Самой не верится!
А я ведь
Была действительно другой.
Но не могу себя представить
Той – не убитою тоской.
Той – не желавшей лучшей доли.
«Досада – это сожаление об упущенной возможности».
В высокогорном ауле моем не росли деревья, хотя земля была черноземная, после вспашки казалось, что она живая. Возьмешь горсточку в ладонь, она греет все тело. Что-то загадочное было в ее крупинках, похожих на мелкие шарики. А если долго молча смотреть на нее, в сердце становится светлее…
И люди ценили эту землю, холили ее. На ней росли пшеница и ячмень, в ней под скромными кустиками созревала картошка. На ней колыхался лен. Что только ни давала эта земля тем, кто ее любил, кто верил в ее щедрость и доброту. Ни один человек не осмеливался пройти короткой дорогой через вспаханное поле в аул. Между делянками, как ленточки, проходили тропинки. Каждый аульчанин знал, какая тропинка ведет к его делянке. Завяжи ему глаза, он не заблудится, прямо попадет к своей делянке.

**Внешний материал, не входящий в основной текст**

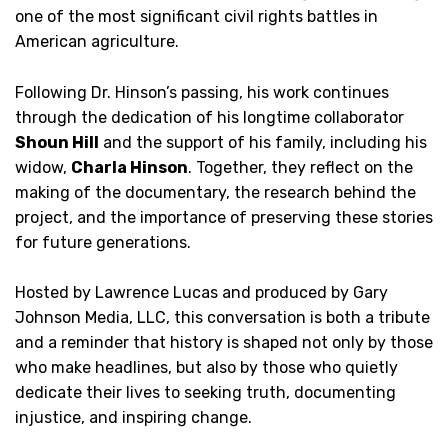
one of the most significant civil rights battles in
American agriculture.
Following Dr. Hinson’s passing, his work continues
through the dedication of his longtime collaborator
Shoun Hill
and the support of his family, including his
widow,
Charla Hinson
. Together, they reflect on the
making of the documentary, the research behind the
project, and the importance of preserving these stories
for future generations.
Hosted by Lawrence Lucas and produced by Gary
Johnson Media, LLC, this conversation is both a tribute
and a reminder that history is shaped not only by those
who make headlines, but also by those who quietly
dedicate their lives to seeking truth, documenting
injustice, and inspiring change.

И у меня с детства была своя тропинка, светлая, звонкая; и каждый день на делянку нашу, и в школу, и обратно я своей подпрыгивающей походкой спешила по этой узкой тропинке. И по дороге весь мир кружился вместе с моими мечтами. Кругом горные вершины, покрытые вечными снегами, приветливый ветерок доносил до меня шелест трав альпийских лугов. Меня сопровождали, почти касаясь плеч, белогрудые ласточки, надо мною жаворонки пели свои восторженные песни.
О эти аульские тропинки, что резьбою остались в моем сердце; никакие годы, так быстро и незаметно летящие, не смогли стереть из памяти эти путеводные ниточки. Где бы я ни была, какие только дороги ни преодолевала, мне мерещилось, что я иду по тем тропинкам. И в далекой Австралии, и в экзотической Бразилии я как бы шла по родным тропинкам, полная негасимым чувством любви к ним. Пила я радость солнца, обжигаясь и свой восторг умножая, пила и горечь яда, ошибаясь. Но все тогда казалось радостью, ведь звонко пела тропинка под ногами. До вершин гор рукой подать, а там встань на цыпочки – звезды с неба можно достать. Я уже другая, в меня в десять струй льется печаль.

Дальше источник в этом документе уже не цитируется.